Researchers have identified a population of T cells that remain active in the skin of psoriasis patients after lesion clearance, potentially explaining why resolved skin lesions recur in the same sites, according to findings published in The Journal of Clinical Investigation (Sept. 25, 2017).
In a press release, corresponding author Dr. Rachael Clark said that for a long time researchers have attempted to identify a cell population that continues to be active after psoriasis appears to resolve. Finding a specific population of T cells that drives the condition has been challenging, however, since when psoriasis is active the lesions contain a diverse population of T cells.
Dr. Clark, a physician scientist in the Department of Dermatology at Brigham and Women’s Hospital, said that she and her colleagues, rather than studying the skin during the height of psoriasis activity, examined lesion sites after treatment. They identified T cell receptors of cells at these sites that were shared across psoriatic patients but not found in healthy individuals or those with other skin conditions.
“When psoriasis is treated, T cells that flooded in during inflammation recede like the tide,” said Dr. Clark. “They leave behind a population of cells that stand out.”
These remaining T cells are tissue resident memory cells, which normally help the body fight off future infections. However, the press release notes that for patients with psoriasis, these cells may be the source of the misguided immune response that leads to red, inflamed patches on the skin.
Examining biopsies taken from the same skin sites when lesions were active and after therapy had cleared the lesions, the investigators found that the resolved lesions contained populations of T cells that produced interleukin (IL)-17, a marker of inflammation.

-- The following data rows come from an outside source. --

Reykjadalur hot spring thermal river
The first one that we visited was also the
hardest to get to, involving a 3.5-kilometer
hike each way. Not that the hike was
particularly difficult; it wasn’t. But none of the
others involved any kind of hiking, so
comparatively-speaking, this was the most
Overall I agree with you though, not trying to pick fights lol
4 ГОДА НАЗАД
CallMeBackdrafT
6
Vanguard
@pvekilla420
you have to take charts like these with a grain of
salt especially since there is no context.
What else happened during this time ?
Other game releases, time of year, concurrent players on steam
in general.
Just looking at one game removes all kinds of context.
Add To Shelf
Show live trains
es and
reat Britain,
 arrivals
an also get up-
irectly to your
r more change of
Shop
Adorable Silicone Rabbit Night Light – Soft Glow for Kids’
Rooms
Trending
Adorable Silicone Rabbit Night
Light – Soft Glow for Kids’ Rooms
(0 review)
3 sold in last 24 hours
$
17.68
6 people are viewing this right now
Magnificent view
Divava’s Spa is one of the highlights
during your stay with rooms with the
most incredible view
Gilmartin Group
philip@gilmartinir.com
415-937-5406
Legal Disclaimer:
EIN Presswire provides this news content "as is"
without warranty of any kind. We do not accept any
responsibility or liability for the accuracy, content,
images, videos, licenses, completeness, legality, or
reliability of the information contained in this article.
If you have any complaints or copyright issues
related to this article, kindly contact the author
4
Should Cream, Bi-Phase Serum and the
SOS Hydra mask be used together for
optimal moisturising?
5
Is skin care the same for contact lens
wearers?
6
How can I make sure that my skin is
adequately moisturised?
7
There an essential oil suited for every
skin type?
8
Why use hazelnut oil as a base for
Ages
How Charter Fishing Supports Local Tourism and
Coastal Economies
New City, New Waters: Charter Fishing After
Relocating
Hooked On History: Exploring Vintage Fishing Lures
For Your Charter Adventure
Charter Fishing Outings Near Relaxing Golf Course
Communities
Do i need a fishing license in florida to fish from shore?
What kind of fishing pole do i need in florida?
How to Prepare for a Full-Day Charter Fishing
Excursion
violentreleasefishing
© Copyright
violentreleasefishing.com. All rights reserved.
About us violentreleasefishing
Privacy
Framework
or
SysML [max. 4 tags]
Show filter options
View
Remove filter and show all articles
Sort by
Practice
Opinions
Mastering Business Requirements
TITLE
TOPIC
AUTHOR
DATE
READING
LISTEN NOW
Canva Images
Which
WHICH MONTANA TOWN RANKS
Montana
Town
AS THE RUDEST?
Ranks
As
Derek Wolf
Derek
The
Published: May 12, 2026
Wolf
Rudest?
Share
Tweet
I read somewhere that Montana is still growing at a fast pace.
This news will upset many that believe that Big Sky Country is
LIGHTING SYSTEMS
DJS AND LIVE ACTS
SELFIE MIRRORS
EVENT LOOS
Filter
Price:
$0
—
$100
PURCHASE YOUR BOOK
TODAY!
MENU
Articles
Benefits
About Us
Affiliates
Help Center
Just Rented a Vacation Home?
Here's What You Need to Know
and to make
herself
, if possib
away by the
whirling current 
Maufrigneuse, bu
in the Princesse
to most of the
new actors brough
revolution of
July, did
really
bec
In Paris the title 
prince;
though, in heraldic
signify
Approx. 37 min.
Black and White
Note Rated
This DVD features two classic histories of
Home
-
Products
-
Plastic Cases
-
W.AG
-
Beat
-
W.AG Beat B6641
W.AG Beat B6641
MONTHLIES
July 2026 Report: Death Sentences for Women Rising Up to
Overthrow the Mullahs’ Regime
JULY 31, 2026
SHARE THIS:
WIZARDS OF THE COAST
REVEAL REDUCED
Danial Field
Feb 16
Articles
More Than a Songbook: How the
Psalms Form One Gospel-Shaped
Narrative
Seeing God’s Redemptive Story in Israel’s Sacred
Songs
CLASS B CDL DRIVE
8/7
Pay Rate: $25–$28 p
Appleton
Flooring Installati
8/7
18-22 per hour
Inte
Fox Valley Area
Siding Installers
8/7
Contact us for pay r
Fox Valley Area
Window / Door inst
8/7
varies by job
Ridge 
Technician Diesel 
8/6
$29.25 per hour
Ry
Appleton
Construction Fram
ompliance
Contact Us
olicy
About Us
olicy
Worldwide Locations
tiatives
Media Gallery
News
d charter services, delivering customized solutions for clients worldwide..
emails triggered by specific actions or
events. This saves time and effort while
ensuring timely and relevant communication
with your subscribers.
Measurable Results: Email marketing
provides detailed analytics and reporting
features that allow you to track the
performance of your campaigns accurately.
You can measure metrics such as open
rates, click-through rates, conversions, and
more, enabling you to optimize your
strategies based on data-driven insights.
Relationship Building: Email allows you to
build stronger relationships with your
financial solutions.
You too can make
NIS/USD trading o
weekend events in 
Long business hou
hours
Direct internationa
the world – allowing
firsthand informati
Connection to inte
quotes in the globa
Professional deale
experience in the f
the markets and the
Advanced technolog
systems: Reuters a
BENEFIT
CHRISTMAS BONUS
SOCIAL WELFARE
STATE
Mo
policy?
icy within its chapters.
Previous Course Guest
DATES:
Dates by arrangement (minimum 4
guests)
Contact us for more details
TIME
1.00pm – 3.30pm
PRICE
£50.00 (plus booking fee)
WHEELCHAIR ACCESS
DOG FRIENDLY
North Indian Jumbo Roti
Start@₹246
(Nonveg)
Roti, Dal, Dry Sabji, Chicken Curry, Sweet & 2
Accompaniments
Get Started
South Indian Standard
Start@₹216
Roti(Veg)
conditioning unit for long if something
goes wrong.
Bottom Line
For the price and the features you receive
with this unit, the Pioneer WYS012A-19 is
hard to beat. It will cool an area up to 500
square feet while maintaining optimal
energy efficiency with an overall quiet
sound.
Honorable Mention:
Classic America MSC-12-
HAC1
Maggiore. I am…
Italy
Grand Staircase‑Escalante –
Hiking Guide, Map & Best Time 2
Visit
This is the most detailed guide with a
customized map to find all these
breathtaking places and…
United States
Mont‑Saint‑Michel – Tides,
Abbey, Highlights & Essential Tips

Those cells also shared genetic code for certain antigen receptors—receptors only found in cells from patients with psoriasis, not in the cells of healthy controls or individuals with atopic dermatitis.
This finding, they say, highlights that current psoriasis treatments only temporarily suppress the activation of these lesion-causing T cells, rather than destroying them.
Having identified this cell population that appears to drive lesion reccurrence, the investigators say they plan to search for therapies that would deplete the population of these resident T cells and might potentially allow for long-term remission.
“We believe these resident memory T cells are the root of the problem. Imagine these cells are teenagers throwing a party. They invite lots of other cells to the site of the party, making it hard to identify them while the party is in full swing. It’s only after inflammation dies down and everyone else goes home that we can see these culprits,” said Dr. Clark. “A small number of cells can cause so much trouble. But depleting this population of cells may be the key to slowing down this disease or preventing its recurrence.”